=== What you will do ===
a) In the thread on reading Person records from std::istream, what cause of the failure does the reply beginning "You have whitespace" give, and what fixes does it offer?
b) Decide whether each statement agrees with the thread on reading Person records from std::istream, answering yes or no and quoting the deciding words: (i) In the reordered file format, the age comes right after the ID. (ii) The Person struct stores the age as an unsigned int. (iii) The manipulator extracts words according to a number of delimiters that you specify.
c) Continue the thread on reading Person records from std::istream from the point where it stops.

=== Excerpted passage ===
# # # #
Why does reading a record struct fields from std::istream fail, and how can I fix it?

Suppose we have the following situation:
A record struct is declared as follows
struct Person {
unsigned int id;
std::string name;
uint8_t age;
// ...
};
Records are stored in a file using the following format:
ID Forename Lastname Age
------------------------------
1267867 John Smith 32
67545 Jane Doe 36
8677453 Gwyneth Miller 56
75543 J. Ross Unusual 23
...
The file should be read in to collect an arbitrary number of the Person records mentioned above:
std::istream& ifs = std::ifstream("SampleInput.txt");
std::vector<Person> persons;
Person actRecord;
while(ifs >> actRecord.id >> actRecord.name >> actRecord.age) {
persons.push_back(actRecord);
}
if(!ifs) {
std::err << "Input format error!" << std::endl;
}
Question:
What can I do to read in the separate values storing their values into the one actRecord variables' fields?
The above code sample ends up with run time errors:
Runtime error time: 0 memory: 3476 signal:-1
stderr: Input format error!
One viable solution is to reorder input fields (if this is possible)
ID Age Forename Lastname
1267867 32 John Smith
67545 36 Jane Doe
8677453 56 Gwyneth Miller
75543 23 J. Ross Unusual
...
and read in the records as follows
#include <iostream>
#include <vector>
struct Person {
unsigned int id;
std::string name;
uint8_t age;
// ...
};
int main() {
std::istream& ifs = std::cin; // Open file alternatively
std::vector<Person> persons;
Person actRecord;
unsigned int age;
while(ifs >> actRecord.id >> age &&
std::getline(ifs, actRecord.name)) {
actRecord.age = uint8_t(age);
persons.push_back(actRecord);
}
return 0;
}
You have whitespace between firstname and lastname. Change your class to have firstname and lastname as separate strings and it should work. The other thing you can do is to read in two separate variables such as name1 and name2 and assign it as
actRecord.name = name1 + " " + name2;
Here's an implementation of a manipulator I came up with that counts the delimiter through each extracted character. Using the number of delimiters you specify, it will extract words from the input stream. Here's a working demo.
template<class charT>
struct word_inserter_impl {
word_inserter_impl(std::size_t words, std::basic_string<charT>& str, charT delim)
: str_(str)
, delim_(delim)
# # # #
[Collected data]
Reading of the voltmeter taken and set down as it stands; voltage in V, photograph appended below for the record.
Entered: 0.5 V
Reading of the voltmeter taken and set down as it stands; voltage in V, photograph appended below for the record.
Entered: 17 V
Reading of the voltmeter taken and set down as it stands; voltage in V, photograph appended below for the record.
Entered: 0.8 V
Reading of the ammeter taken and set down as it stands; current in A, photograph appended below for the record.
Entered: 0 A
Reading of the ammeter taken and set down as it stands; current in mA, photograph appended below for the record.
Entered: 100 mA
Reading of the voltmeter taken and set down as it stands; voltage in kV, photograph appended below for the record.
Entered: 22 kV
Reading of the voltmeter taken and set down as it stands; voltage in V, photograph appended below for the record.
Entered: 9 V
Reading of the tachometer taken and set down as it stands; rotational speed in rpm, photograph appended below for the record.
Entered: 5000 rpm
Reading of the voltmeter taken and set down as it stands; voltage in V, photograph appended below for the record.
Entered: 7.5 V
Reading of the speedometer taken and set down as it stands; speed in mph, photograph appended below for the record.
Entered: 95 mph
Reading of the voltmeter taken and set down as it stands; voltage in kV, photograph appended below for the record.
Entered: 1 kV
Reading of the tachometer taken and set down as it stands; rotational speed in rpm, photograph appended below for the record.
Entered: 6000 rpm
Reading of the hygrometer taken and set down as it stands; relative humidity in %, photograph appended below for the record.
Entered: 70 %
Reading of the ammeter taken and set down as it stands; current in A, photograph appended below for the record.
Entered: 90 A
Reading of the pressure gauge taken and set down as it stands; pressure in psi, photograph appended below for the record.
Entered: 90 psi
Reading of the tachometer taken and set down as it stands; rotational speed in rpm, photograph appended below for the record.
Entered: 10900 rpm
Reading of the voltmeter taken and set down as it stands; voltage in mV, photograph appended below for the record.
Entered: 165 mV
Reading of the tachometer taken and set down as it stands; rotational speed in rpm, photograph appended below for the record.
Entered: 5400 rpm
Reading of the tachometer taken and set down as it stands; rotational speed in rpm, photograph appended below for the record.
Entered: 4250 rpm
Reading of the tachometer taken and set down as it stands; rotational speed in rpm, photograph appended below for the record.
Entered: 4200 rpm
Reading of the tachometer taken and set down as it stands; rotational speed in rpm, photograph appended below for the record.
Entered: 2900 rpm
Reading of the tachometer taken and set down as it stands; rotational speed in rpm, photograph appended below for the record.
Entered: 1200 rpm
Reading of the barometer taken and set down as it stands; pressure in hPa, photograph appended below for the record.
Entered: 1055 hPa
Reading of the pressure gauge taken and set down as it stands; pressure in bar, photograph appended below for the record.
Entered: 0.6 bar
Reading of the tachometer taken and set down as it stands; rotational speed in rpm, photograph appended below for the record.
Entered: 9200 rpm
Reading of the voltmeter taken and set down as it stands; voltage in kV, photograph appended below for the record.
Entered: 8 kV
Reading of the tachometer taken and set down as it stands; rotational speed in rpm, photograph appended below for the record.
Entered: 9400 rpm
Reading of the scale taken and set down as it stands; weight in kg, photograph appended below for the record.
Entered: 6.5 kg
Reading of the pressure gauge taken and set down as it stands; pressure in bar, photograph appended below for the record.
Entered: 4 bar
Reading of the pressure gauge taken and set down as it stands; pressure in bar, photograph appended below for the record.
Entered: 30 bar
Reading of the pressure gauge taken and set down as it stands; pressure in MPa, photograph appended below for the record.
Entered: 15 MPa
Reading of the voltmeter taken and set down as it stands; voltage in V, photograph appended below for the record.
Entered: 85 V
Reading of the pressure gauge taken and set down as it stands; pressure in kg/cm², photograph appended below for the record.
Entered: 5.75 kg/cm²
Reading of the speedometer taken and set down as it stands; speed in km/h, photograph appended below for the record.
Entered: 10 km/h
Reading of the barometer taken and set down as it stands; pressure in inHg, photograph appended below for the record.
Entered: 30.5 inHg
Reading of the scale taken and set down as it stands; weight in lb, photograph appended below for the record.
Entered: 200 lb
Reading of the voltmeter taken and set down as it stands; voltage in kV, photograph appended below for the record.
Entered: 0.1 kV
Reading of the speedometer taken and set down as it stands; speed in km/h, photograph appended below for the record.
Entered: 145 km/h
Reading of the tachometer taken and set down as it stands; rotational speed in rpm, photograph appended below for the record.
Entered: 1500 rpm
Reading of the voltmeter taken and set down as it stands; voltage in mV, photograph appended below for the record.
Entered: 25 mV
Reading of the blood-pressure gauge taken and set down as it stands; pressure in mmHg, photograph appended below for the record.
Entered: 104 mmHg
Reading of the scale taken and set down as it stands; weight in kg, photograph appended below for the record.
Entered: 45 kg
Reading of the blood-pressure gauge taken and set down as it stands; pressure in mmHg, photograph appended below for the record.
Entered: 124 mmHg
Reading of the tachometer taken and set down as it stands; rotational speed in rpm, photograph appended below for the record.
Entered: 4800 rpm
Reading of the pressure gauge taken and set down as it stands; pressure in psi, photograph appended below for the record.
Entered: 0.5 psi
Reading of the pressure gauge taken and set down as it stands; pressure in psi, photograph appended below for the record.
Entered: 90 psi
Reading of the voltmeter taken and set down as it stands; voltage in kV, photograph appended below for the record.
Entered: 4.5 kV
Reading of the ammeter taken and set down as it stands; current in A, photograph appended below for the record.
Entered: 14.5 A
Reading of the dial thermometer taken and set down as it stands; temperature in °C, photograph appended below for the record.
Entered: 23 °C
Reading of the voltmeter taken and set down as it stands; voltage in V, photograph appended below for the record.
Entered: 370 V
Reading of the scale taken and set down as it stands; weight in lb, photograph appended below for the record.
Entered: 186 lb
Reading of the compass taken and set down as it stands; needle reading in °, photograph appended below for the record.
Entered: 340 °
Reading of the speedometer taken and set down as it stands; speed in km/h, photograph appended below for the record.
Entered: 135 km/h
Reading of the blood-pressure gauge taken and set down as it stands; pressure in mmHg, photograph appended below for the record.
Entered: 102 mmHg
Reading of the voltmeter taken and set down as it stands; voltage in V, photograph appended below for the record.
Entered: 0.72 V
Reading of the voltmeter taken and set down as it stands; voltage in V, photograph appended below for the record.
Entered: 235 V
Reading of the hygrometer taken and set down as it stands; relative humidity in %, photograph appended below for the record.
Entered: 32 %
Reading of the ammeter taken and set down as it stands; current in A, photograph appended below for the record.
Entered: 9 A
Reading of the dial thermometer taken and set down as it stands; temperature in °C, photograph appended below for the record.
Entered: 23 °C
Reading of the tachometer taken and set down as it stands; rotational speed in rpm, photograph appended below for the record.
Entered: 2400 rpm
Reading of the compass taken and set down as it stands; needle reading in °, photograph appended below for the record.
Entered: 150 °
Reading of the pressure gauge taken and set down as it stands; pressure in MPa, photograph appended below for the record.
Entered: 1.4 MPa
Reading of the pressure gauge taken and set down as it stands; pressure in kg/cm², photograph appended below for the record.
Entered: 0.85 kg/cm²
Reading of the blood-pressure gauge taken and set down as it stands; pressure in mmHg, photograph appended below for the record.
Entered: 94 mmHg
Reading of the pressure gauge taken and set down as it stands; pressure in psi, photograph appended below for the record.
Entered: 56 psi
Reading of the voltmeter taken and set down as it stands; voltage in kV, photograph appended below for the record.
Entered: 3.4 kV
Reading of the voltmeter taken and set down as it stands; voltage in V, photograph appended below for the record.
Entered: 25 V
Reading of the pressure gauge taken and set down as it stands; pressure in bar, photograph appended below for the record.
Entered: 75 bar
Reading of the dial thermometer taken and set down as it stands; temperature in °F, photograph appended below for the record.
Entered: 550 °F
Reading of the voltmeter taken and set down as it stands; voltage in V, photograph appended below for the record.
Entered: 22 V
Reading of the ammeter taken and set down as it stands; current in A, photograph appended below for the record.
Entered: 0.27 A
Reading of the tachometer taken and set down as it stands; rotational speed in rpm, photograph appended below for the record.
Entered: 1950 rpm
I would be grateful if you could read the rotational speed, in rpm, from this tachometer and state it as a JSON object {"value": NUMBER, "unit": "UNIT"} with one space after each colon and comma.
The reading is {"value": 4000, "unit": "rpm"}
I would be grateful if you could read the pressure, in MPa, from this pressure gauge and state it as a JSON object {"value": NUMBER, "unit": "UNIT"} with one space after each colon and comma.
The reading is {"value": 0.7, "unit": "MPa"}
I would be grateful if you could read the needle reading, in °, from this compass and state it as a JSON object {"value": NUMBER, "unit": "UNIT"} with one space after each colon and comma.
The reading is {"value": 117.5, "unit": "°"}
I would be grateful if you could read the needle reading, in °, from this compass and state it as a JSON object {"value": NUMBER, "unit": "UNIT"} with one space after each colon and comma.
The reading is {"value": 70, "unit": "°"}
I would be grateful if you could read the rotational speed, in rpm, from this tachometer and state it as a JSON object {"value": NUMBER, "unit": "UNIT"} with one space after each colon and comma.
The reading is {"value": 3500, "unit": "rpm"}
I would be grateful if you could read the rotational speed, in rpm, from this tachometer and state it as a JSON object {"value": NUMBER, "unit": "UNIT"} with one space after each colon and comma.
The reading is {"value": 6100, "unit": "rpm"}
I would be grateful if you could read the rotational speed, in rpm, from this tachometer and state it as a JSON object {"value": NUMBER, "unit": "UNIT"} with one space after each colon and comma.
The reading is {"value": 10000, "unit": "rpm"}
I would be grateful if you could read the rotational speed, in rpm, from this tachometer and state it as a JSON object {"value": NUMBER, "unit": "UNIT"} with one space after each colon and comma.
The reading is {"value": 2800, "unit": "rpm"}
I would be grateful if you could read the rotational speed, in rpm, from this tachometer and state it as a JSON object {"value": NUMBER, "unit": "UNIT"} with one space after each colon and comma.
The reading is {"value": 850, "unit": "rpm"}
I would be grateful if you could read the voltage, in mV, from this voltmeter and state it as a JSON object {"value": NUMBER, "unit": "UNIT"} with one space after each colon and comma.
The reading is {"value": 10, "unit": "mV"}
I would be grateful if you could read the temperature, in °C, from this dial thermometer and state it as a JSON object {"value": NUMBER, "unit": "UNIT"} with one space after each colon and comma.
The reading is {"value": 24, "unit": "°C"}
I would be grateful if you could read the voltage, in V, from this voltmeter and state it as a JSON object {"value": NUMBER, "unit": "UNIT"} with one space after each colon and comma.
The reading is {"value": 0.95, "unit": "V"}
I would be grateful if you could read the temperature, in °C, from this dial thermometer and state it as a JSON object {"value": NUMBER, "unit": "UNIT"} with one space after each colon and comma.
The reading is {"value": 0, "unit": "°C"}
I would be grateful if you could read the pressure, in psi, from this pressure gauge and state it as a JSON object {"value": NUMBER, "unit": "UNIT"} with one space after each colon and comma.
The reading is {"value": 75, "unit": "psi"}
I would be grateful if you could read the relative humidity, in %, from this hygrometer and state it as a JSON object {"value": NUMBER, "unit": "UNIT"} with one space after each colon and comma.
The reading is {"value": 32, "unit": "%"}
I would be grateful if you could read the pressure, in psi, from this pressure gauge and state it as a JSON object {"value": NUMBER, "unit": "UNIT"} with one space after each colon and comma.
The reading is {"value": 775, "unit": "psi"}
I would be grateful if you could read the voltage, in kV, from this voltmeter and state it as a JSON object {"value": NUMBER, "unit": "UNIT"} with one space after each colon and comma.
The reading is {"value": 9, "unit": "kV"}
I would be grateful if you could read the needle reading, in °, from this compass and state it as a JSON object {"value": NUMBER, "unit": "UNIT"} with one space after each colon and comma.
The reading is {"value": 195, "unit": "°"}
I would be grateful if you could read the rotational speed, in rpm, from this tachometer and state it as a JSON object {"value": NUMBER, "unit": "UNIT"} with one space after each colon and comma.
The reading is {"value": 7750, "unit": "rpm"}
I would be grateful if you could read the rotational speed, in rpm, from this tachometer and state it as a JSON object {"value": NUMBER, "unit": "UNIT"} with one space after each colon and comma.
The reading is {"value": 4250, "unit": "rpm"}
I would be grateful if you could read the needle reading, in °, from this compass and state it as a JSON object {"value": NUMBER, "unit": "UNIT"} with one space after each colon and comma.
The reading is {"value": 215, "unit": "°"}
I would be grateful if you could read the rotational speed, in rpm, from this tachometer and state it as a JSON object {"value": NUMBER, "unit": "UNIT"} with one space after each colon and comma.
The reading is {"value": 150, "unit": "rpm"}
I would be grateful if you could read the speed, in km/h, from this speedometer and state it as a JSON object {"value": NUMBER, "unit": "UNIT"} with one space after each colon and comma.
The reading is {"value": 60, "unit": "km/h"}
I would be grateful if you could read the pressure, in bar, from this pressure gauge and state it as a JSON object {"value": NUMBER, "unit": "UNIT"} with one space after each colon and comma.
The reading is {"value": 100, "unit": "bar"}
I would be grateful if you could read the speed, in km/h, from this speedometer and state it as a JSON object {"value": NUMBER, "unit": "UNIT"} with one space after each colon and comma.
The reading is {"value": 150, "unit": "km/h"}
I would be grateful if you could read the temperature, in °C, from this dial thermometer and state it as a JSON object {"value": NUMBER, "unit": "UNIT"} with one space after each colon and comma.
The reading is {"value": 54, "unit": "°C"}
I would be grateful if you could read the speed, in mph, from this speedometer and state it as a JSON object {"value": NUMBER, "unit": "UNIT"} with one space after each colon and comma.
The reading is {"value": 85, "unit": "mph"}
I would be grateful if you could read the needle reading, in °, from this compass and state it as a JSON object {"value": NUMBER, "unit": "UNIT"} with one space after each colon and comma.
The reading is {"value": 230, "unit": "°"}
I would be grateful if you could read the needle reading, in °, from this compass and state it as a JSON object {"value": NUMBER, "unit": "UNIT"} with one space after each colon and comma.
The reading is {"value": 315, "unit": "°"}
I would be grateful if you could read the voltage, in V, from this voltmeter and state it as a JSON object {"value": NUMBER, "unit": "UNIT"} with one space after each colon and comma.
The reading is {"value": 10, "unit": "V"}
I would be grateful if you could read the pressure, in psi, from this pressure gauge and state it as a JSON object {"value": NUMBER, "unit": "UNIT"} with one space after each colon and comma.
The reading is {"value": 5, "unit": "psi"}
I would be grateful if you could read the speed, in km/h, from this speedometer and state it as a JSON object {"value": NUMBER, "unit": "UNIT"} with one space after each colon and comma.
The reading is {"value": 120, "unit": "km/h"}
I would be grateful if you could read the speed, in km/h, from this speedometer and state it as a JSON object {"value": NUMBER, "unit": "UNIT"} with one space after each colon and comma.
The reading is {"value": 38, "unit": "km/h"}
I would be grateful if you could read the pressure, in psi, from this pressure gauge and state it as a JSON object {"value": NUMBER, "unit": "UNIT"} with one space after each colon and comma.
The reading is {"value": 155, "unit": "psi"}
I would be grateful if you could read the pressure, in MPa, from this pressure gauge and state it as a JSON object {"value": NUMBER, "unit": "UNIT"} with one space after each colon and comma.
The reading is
# # # #
=== Responses per task ===
a) The reply says the cause is the whitespace between the first name and the last name. It offers two fixes. One is to change the class so the first name and last name are separate strings. The other is to read the two parts into separate variables, such as name1 and name2, and assign them as actRecord.name = name1 + " " + name2.

b)
(i) Yes: "ID Age Forename Lastname"
(ii) No: "uint8_t age;"
(iii) Yes: "Using the number of delimiters you specify, it will extract words from the input stream."

c)
, words_(words)
{ }
friend std::basic_istream<charT>&
operator>>(std::basic_istream<charT>& is, const word_inserter_impl<charT>& wi) {
typename std::basic_istream<charT>::sentry ok(is);
if (ok) {
std::istreambuf_iterator<charT> it(is), end;
std::back_insert_iterator<std::string> dest(wi.str_);
while (it != end && wi.words_) {
if (*it == wi.delim_ && --wi.words_ == 0) {
break;
}
dest++ = *it++;
}
}
return is;
}
private:
std::basic_string<charT>& str_;
charT delim_;
mutable std::size_t words_;
};
template<class charT=char>
word_inserter_impl<charT> word_inserter(std::size_t words, std::basic_string<charT>& str, charT delim = charT(' ')) {
return word_inserter_impl<charT>(words, str, delim);
}
Now you can just do:
while (ifs >> actRecord.id >> word_inserter(2, actRecord.name) >> actRecord.age) {
std::cout << actRecord.id << " " << actRecord.name << " " << actRecord.age << '\n';
}
Live Demo
A solution would be to read in the first entry into an ID variable.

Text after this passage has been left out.